Recommendation: A great unit as long as you don’t mind dropped calls walking into your home or office. If that’s an issue, consider a T-Mobile signal booster instead.
Sprint’s original Samsung Airave device supported 2G CDMA voice only for 3 simultaneous users, but has now been discontinued.
Sprint’s Airave 2.5 unit is built by Airvana, which was acquired by Commscope. The device supports 2G CDMA voice and 3G EVDO data and covers up to 5,000 square feet and up to 6 simultaneous voice or data users.
Unfortunately Sprint’s device will not hand-off in either direction, so calls will drop both as you enter and leave the building where the device is installed.
Recommendation: The lack of hand-off to the macro cellular network can be very frustrating for users, and it appears that Sprint is in the process of discontinuining this device.
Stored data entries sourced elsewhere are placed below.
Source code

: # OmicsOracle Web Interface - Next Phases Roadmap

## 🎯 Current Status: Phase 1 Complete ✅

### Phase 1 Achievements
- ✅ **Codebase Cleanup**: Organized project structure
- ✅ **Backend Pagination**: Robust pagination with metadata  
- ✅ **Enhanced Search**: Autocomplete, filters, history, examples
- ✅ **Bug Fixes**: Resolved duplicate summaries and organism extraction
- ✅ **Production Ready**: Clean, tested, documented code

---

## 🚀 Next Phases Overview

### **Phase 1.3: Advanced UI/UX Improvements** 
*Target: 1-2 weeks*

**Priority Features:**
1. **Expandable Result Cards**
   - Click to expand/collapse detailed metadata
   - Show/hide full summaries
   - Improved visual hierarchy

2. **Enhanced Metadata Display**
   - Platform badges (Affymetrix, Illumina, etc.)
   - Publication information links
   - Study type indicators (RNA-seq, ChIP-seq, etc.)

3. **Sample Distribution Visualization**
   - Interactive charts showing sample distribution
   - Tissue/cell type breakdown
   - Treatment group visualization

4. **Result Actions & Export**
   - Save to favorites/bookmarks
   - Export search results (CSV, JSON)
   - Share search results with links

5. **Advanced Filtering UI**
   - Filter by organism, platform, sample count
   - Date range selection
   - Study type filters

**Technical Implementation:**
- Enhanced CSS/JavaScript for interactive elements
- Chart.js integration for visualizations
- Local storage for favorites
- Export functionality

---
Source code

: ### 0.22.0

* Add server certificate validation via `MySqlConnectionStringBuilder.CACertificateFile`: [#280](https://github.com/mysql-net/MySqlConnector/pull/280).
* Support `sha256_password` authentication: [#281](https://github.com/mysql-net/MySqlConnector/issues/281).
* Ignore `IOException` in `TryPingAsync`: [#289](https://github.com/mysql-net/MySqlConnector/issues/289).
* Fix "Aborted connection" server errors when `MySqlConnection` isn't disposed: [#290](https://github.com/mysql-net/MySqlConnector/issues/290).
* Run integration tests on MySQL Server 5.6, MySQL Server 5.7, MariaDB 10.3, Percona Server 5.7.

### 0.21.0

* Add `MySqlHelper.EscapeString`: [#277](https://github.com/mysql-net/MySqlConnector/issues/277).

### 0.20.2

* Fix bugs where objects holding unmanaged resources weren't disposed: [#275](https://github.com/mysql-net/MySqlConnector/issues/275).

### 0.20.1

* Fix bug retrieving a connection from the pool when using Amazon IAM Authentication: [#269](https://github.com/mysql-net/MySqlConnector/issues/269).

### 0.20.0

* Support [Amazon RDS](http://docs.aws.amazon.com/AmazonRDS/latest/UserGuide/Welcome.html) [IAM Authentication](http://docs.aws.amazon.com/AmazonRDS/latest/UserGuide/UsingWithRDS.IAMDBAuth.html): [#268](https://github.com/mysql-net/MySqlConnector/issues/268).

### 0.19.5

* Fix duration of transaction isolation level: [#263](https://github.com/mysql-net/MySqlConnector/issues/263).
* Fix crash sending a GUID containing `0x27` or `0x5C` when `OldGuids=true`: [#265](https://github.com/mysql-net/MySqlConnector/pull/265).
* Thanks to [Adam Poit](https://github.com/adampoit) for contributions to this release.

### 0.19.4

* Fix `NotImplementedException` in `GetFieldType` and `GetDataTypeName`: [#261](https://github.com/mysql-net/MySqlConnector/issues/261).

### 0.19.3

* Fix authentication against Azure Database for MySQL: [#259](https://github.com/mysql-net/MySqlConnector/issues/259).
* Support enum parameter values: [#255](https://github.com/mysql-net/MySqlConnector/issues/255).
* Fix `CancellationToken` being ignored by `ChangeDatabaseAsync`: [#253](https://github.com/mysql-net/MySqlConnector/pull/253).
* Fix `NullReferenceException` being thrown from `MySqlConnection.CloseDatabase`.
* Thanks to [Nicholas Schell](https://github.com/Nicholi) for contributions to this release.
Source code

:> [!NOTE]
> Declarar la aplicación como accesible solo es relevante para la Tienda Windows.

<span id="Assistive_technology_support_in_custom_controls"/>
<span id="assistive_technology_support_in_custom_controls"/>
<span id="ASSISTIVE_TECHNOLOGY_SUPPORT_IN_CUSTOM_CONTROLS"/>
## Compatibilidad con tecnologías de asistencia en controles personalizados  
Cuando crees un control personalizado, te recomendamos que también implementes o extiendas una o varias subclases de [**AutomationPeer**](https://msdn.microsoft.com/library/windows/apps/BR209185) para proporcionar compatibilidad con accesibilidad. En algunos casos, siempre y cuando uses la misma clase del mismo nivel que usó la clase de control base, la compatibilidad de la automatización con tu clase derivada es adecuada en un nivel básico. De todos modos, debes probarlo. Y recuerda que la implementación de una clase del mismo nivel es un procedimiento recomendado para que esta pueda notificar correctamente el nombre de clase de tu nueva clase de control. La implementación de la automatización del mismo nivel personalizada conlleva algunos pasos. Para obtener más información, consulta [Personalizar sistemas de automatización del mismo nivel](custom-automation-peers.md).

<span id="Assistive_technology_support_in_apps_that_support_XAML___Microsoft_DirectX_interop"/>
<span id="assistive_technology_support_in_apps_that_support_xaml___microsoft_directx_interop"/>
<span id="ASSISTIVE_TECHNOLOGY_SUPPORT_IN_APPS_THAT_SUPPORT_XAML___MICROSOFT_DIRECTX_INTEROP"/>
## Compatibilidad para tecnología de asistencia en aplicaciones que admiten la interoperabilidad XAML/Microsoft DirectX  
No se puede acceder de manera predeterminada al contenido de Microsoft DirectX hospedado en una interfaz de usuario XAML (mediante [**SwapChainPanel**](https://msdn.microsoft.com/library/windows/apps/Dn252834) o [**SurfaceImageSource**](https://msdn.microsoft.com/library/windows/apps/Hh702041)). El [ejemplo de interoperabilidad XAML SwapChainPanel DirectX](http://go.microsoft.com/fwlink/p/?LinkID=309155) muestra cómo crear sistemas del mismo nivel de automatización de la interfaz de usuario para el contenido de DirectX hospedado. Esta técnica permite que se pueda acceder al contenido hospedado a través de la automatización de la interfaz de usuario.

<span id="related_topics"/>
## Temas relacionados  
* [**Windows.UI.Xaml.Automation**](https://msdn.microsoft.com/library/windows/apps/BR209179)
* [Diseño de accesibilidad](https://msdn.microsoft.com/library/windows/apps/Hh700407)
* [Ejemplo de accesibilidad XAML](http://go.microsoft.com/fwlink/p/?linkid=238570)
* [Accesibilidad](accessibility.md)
Consider a Sprint signal booster instead.
Sprint is currently in the process of rolling out there new Sprint S1000 device that runs on the 2.5GHz TDD frequency band. The device is only available in some markets, and since Sprint has not yet rolled out Voice over LTE, the device does not currently support voice calls.
Recommendation: Lack of support for voice calls means that the unit is useful if you require LTE signal only, and not voice calls. Consider a Sprint signal booster instead.